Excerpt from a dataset
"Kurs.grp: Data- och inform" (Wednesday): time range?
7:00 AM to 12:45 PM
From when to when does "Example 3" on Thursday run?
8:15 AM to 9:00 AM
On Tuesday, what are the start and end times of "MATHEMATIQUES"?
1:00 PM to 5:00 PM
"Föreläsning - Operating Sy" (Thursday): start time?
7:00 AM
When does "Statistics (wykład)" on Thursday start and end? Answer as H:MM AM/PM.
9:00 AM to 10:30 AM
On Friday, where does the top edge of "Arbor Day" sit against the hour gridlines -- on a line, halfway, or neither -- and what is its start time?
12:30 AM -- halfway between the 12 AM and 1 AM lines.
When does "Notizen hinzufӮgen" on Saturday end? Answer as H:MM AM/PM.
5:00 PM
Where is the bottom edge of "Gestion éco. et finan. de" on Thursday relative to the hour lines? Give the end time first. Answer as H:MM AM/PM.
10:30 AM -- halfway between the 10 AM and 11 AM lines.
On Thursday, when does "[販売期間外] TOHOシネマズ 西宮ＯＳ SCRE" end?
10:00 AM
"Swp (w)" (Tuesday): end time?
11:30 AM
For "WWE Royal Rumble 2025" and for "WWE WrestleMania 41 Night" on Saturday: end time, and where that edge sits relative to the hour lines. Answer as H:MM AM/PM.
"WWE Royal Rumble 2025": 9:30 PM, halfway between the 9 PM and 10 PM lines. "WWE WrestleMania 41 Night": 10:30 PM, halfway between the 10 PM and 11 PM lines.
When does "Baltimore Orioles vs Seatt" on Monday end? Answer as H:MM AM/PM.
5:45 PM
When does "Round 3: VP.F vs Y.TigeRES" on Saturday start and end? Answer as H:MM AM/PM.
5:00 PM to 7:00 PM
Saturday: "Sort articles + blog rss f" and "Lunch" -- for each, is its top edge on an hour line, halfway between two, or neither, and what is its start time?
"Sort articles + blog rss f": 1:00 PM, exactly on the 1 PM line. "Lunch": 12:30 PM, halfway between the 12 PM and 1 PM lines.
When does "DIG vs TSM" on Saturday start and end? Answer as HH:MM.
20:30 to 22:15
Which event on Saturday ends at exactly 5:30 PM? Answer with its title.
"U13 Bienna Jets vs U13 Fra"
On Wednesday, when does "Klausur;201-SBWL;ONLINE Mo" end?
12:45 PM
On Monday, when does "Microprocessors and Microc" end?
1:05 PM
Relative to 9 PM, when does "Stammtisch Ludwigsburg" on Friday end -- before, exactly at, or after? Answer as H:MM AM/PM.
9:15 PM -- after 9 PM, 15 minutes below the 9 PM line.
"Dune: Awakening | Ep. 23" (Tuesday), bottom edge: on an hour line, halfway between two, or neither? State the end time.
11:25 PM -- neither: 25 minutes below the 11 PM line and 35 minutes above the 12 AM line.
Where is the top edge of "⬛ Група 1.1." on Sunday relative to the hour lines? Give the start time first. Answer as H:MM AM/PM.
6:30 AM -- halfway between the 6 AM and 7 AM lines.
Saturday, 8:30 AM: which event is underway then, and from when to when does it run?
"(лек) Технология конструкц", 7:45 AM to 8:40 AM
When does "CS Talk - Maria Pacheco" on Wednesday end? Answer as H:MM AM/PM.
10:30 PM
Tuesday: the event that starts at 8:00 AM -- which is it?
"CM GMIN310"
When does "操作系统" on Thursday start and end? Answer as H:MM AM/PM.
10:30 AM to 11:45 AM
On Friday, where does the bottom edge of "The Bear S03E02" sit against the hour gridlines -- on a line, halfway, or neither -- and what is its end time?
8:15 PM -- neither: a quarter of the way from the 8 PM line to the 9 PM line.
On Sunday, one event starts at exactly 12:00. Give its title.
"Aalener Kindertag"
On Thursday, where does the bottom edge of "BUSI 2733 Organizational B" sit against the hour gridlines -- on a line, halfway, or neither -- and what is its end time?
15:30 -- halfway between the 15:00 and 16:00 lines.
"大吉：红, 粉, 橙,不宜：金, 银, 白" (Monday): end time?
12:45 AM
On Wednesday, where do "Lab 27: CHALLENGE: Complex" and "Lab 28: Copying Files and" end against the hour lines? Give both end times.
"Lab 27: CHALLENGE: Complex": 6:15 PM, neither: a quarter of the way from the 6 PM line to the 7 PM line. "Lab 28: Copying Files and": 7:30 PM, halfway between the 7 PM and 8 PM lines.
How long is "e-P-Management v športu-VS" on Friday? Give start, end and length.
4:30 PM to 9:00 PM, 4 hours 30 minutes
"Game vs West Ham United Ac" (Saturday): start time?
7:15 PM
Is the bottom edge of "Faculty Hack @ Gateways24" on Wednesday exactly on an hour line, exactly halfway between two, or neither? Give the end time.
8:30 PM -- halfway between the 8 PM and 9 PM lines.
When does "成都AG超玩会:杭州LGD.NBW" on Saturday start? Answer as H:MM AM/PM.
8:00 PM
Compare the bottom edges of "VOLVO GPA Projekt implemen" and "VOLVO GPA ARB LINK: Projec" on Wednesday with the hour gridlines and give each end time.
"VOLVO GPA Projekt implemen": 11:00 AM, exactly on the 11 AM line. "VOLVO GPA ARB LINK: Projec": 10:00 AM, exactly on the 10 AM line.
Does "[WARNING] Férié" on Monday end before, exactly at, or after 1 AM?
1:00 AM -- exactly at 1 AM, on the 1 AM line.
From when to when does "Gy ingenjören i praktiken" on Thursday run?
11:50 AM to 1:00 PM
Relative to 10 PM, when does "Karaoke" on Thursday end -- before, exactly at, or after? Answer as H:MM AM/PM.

**Work to complete:**
Could you write out all of these rows again with "Answer as H:MM AM/PM" replaced by "Give times in H:MM AM/PM format" wherever it occurs, leaving everything else unchanged?

**Expected answer:**
"Kurs.grp: Data- och inform" (Wednesday): time range?
7:00 AM to 12:45 PM
From when to when does "Example 3" on Thursday run?
8:15 AM to 9:00 AM
On Tuesday, what are the start and end times of "MATHEMATIQUES"?
1:00 PM to 5:00 PM
"Föreläsning - Operating Sy" (Thursday): start time?
7:00 AM
When does "Statistics (wykład)" on Thursday start and end? Give times in H:MM AM/PM format.
9:00 AM to 10:30 AM
On Friday, where does the top edge of "Arbor Day" sit against the hour gridlines -- on a line, halfway, or neither -- and what is its start time?
12:30 AM -- halfway between the 12 AM and 1 AM lines.
When does "Notizen hinzufӮgen" on Saturday end? Give times in H:MM AM/PM format.
5:00 PM
Where is the bottom edge of "Gestion éco. et finan. de" on Thursday relative to the hour lines? Give the end time first. Give times in H:MM AM/PM format.
10:30 AM -- halfway between the 10 AM and 11 AM lines.
On Thursday, when does "[販売期間外] TOHOシネマズ 西宮ＯＳ SCRE" end?
10:00 AM
"Swp (w)" (Tuesday): end time?
11:30 AM
For "WWE Royal Rumble 2025" and for "WWE WrestleMania 41 Night" on Saturday: end time, and where that edge sits relative to the hour lines. Give times in H:MM AM/PM format.
"WWE Royal Rumble 2025": 9:30 PM, halfway between the 9 PM and 10 PM lines. "WWE WrestleMania 41 Night": 10:30 PM, halfway between the 10 PM and 11 PM lines.
When does "Baltimore Orioles vs Seatt" on Monday end? Give times in H:MM AM/PM format.
5:45 PM
When does "Round 3: VP.F vs Y.TigeRES" on Saturday start and end? Give times in H:MM AM/PM format.
5:00 PM to 7:00 PM
Saturday: "Sort articles + blog rss f" and "Lunch" -- for each, is its top edge on an hour line, halfway between two, or neither, and what is its start time?
"Sort articles + blog rss f": 1:00 PM, exactly on the 1 PM line. "Lunch": 12:30 PM, halfway between the 12 PM and 1 PM lines.
When does "DIG vs TSM" on Saturday start and end? Answer as HH:MM.
20:30 to 22:15
Which event on Saturday ends at exactly 5:30 PM? Answer with its title.
"U13 Bienna Jets vs U13 Fra"
On Wednesday, when does "Klausur;201-SBWL;ONLINE Mo" end?
12:45 PM
On Monday, when does "Microprocessors and Microc" end?
1:05 PM
Relative to 9 PM, when does "Stammtisch Ludwigsburg" on Friday end -- before, exactly at, or after? Give times in H:MM AM/PM format.
9:15 PM -- after 9 PM, 15 minutes below the 9 PM line.
"Dune: Awakening | Ep. 23" (Tuesday), bottom edge: on an hour line, halfway between two, or neither? State the end time.
11:25 PM -- neither: 25 minutes below the 11 PM line and 35 minutes above the 12 AM line.
Where is the top edge of "⬛ Група 1.1." on Sunday relative to the hour lines? Give the start time first. Give times in H:MM AM/PM format.
6:30 AM -- halfway between the 6 AM and 7 AM lines.
Saturday, 8:30 AM: which event is underway then, and from when to when does it run?
"(лек) Технология конструкц", 7:45 AM to 8:40 AM
When does "CS Talk - Maria Pacheco" on Wednesday end? Give times in H:MM AM/PM format.
10:30 PM
Tuesday: the event that starts at 8:00 AM -- which is it?
"CM GMIN310"
When does "操作系统" on Thursday start and end? Give times in H:MM AM/PM format.
10:30 AM to 11:45 AM
On Friday, where does the bottom edge of "The Bear S03E02" sit against the hour gridlines -- on a line, halfway, or neither -- and what is its end time?
8:15 PM -- neither: a quarter of the way from the 8 PM line to the 9 PM line.
On Sunday, one event starts at exactly 12:00. Give its title.
"Aalener Kindertag"
On Thursday, where does the bottom edge of "BUSI 2733 Organizational B" sit against the hour gridlines -- on a line, halfway, or neither -- and what is its end time?
15:30 -- halfway between the 15:00 and 16:00 lines.
"大吉：红, 粉, 橙,不宜：金, 银, 白" (Monday): end time?
12:45 AM
On Wednesday, where do "Lab 27: CHALLENGE: Complex" and "Lab 28: Copying Files and" end against the hour lines? Give both end times.
"Lab 27: CHALLENGE: Complex": 6:15 PM, neither: a quarter of the way from the 6 PM line to the 7 PM line. "Lab 28: Copying Files and": 7:30 PM, halfway between the 7 PM and 8 PM lines.
How long is "e-P-Management v športu-VS" on Friday? Give start, end and length.
4:30 PM to 9:00 PM, 4 hours 30 minutes
"Game vs West Ham United Ac" (Saturday): start time?
7:15 PM
Is the bottom edge of "Faculty Hack @ Gateways24" on Wednesday exactly on an hour line, exactly halfway between two, or neither? Give the end time.
8:30 PM -- halfway between the 8 PM and 9 PM lines.
When does "成都AG超玩会:杭州LGD.NBW" on Saturday start? Give times in H:MM AM/PM format.
8:00 PM
Compare the bottom edges of "VOLVO GPA Projekt implemen" and "VOLVO GPA ARB LINK: Projec" on Wednesday with the hour gridlines and give each end time.
"VOLVO GPA Projekt implemen": 11:00 AM, exactly on the 11 AM line. "VOLVO GPA ARB LINK: Projec": 10:00 AM, exactly on the 10 AM line.
Does "[WARNING] Férié" on Monday end before, exactly at, or after 1 AM?
1:00 AM -- exactly at 1 AM, on the 1 AM line.
From when to when does "Gy ingenjören i praktiken" on Thursday run?
11:50 AM to 1:00 PM
Relative to 10 PM, when does "Karaoke" on Thursday end -- before, exactly at, or after? Give times in H:MM AM/PM format.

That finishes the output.